*** TASK DATA
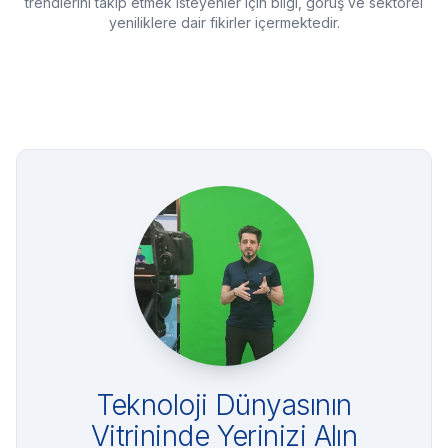
trendlerini takip etmek isteyenler için bilgi, görüş ve sektörel
yeniliklere dair fikirler içermektedir.
Teknoloji Dünyasının
Vitrininde Yerinizi Alın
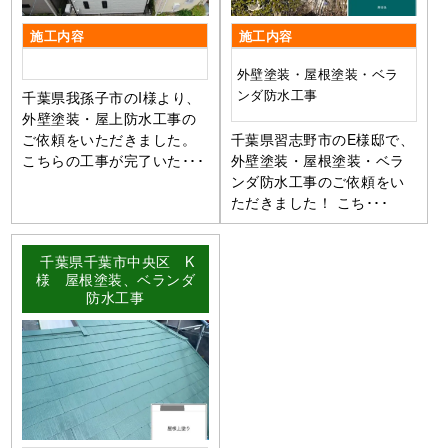
施工内容
施工内容
外壁塗装・屋根塗装・ベラ
ンダ防水工事
千葉県我孫子市のI様より、
外壁塗装・屋上防水工事の
ご依頼をいただきました。
千葉県習志野市のE様邸で、
こちらの工事が完了いた･･･
外壁塗装・屋根塗装・ベラ
ンダ防水工事のご依頼をい
ただきました！ こち･･･
千葉県千葉市中央区 K
様 屋根塗装、ベランダ
防水工事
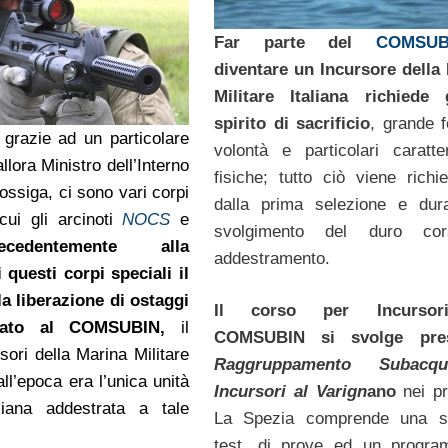
Far parte del
COMSUB
diventare un Incursore della
Militare Italiana richiede 
spirito di sacrificio
, grande f
 grazie ad un particolare
volontà e particolari caratter
allora Ministro dell’Interno
fisiche; tutto ciò viene richie
ssiga, ci sono vari corpi
dalla prima selezione e dur
 cui gli arcinoti
NOCS
e
svolgimento del duro co
recedentemente alla
addestramento.
 questi corpi speciali il
a liberazione di ostaggi
Il corso per Incursor
nato al COMSUBIN,
il
COMSUBIN si svolge pre
sori della Marina Militare
Raggruppamento Subacq
all’epoca era l’unica unità
Incursori al Varign
ano
nei pr
aliana addestrata a tale
La Spezia comprende una se
test, di prove ed un progra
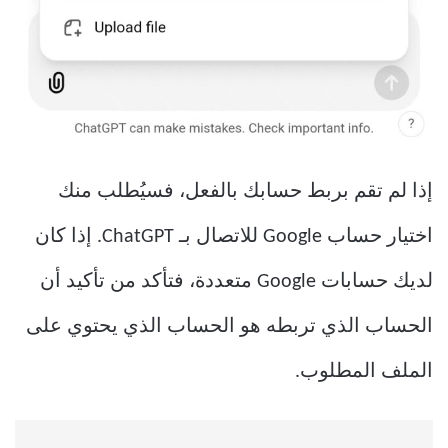
إذا لم تقم بربط حسابك بالفعل، فسيُطلب منك
اختيار حساب Google للاتصال بـ ChatGPT. إذا كان
لديك حسابات Google متعددة، فتأكد من تأكيد أن
الحساب الذي تربطه هو الحساب الذي يحتوي على
الملف المطلوب.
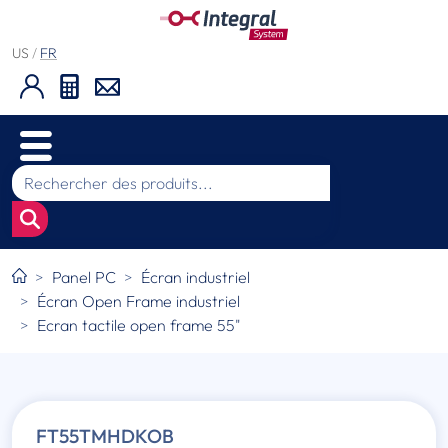
US
/
FR
Panel PC
Écran industriel
Écran Open Frame industriel
Ecran tactile open frame 55"
FT55TMHDKOB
******
### [WHAT TO WORK ON]
Give the text read from each page in the material again, swapping every "industriel" for "industrial" and changing nothing else. Leave the pictures out of your answer.

### [OUTPUT FOR THIS EXERCISE]
trendlerini takip etmek isteyenler için bilgi, görüş ve sektörel
yeniliklere dair fikirler içermektedir.
Teknoloji Dünyasının
Vitrininde Yerinizi Alın
施工内容
施工内容
外壁塗装・屋根塗装・ベラ
ンダ防水工事
千葉県我孫子市のI様より、
外壁塗装・屋上防水工事の
ご依頼をいただきました。
千葉県習志野市のE様邸で、
こちらの工事が完了いた･･･
外壁塗装・屋根塗装・ベラ
ンダ防水工事のご依頼をい
ただきました！ こち･･･
千葉県千葉市中央区 K
様 屋根塗装、ベランダ
防水工事
Far parte del
COMSUB
diventare un Incursore della
Militare Italiana richiede 
spirito di sacrificio
, grande f
 grazie ad un particolare
volontà e particolari caratter
allora Ministro dell’Interno
fisiche; tutto ciò viene richie
ssiga, ci sono vari corpi
dalla prima selezione e dur
 cui gli arcinoti
NOCS
e
svolgimento del duro co
recedentemente alla
addestramento.
 questi corpi speciali il
a liberazione di ostaggi
Il corso per Incursor
nato al COMSUBIN,
il
COMSUBIN si svolge pre
sori della Marina Militare
Raggruppamento Subacq
all’epoca era l’unica unità
Incursori al Varign
ano
nei pr
aliana addestrata a tale
La Spezia comprende una se
test, di prove ed un progra
إذا لم تقم بربط حسابك بالفعل، فسيُطلب منك
اختيار حساب Google للاتصال بـ ChatGPT. إذا كان
لديك حسابات Google متعددة، فتأكد من تأكيد أن
الحساب الذي تربطه هو الحساب الذي يحتوي على
الملف المطلوب.
US
/
FR
Panel PC
Écran industrial
Écran Open Frame industrial
Ecran tactile open frame 55"
FT55TMHDKOB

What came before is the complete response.